For decades, the budget, called the Multiannual Financial Framework, has been around 1% of EU gross national income, now about 1.2 trillion euros ($1.38 trillion) over seven years.
“New priorities require new own resources to cover both debt repayments and the Union’s increasing spending needs. We cannot do more with less,” said Siegfried Muresan, who is the vice-chairman of the party and a negotiator for the next EU budget.
The EU budget pays to equalise standards of living across the 27-nation bloc, support farmers, research and development, innovation, border management and climate action.
But governments also want it to also help with security and defence and to strengthen Europe’s industrial base to compete more effectively with China and the United States in leadership in clean and digital technologies.
“The EU budget has a key role in making Europe safer. We need a more ambitious allocation for security and defence. Therefore, a moderate, limited increase of the budget is unavoidable,” Muresan said.
Germany, the budget’s biggest net contributor, does not want to pay more into the common European pot. “There is no basis for increasing the … (EU budget) volume relative to Gross National Income,” a German document spelling out Berlin’s position showed.
OWN RESOURCES
Apart from national contributions, which make up the bulk of EU budget revenues, it also gets money from “own resources” – revenues from a share of the Value Added Tax collected by governments, from tariffs and national contributions based on the amount of non-recycled plastic packaging waste generated by a member state.
There is discussion on expanding such dedicated sources of revenue to boost EU income, especially as a way to repay the hundreds of billions of euros the EU jointly borrowed to restart its economy after the COVID pandemic.
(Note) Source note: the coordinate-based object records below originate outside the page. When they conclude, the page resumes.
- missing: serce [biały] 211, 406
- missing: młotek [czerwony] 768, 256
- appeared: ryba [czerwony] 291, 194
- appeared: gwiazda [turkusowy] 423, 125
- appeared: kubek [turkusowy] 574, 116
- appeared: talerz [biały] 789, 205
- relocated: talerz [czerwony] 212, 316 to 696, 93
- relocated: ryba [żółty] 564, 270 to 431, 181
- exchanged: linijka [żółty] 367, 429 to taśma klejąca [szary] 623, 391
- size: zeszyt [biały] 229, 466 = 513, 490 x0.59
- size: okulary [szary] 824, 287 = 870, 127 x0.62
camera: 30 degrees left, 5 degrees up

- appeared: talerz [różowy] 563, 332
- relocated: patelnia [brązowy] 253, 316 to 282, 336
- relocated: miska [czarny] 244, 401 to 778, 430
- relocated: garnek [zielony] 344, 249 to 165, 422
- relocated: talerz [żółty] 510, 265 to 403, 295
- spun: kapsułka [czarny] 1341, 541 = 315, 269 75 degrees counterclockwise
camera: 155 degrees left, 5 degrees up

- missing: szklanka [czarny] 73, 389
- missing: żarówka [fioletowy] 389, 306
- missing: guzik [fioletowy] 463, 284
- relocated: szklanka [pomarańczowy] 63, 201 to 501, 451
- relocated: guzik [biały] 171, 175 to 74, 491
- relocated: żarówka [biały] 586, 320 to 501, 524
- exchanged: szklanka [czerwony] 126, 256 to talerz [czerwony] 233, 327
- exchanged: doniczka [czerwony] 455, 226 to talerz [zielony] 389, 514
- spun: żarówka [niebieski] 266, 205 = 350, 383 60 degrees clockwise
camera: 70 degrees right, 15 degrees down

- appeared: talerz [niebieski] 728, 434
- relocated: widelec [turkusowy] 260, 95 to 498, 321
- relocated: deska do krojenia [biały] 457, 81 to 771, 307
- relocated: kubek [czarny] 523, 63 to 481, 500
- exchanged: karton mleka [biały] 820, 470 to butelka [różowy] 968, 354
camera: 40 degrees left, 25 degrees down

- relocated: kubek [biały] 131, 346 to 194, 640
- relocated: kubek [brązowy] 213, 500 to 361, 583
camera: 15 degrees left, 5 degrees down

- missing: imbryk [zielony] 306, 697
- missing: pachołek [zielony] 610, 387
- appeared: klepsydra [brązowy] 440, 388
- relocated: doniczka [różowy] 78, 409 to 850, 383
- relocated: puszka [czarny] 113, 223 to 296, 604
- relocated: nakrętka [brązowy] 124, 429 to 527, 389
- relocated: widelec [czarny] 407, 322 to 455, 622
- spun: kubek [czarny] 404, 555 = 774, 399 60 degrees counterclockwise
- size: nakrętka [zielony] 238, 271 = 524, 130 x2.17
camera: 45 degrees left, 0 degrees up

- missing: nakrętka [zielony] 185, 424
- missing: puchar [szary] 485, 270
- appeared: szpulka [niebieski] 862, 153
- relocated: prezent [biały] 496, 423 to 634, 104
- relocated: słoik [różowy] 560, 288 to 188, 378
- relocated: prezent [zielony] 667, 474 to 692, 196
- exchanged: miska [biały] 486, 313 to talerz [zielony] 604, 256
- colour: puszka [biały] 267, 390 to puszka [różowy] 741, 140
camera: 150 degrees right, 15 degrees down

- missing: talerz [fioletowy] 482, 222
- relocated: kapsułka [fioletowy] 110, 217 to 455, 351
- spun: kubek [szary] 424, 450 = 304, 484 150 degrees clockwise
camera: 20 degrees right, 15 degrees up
Germany has left the door open to increasing EU budget revenues in this way.
“The Federal Government will … constructively examine the Commission’s proposals in this regard, so that … repayments will not have to be made at the expense of the regular EU budget,” the German government paper said.
The European People’s Party also pushed back at ideas that the next EU budget should link disbursements to an EU country reaching reform milestones and targets, as is the case in the EU post-COVID Recovery Fund.
“Local and regional authorities and other beneficiaries cannot be penalised or held accountable for reforms that are not implemented at the national level,” the Party said in a statement.
The Party also said it did not want further centralisation of spending plans at government level. “Regional and local authorities know better the needs and specificities on the ground.”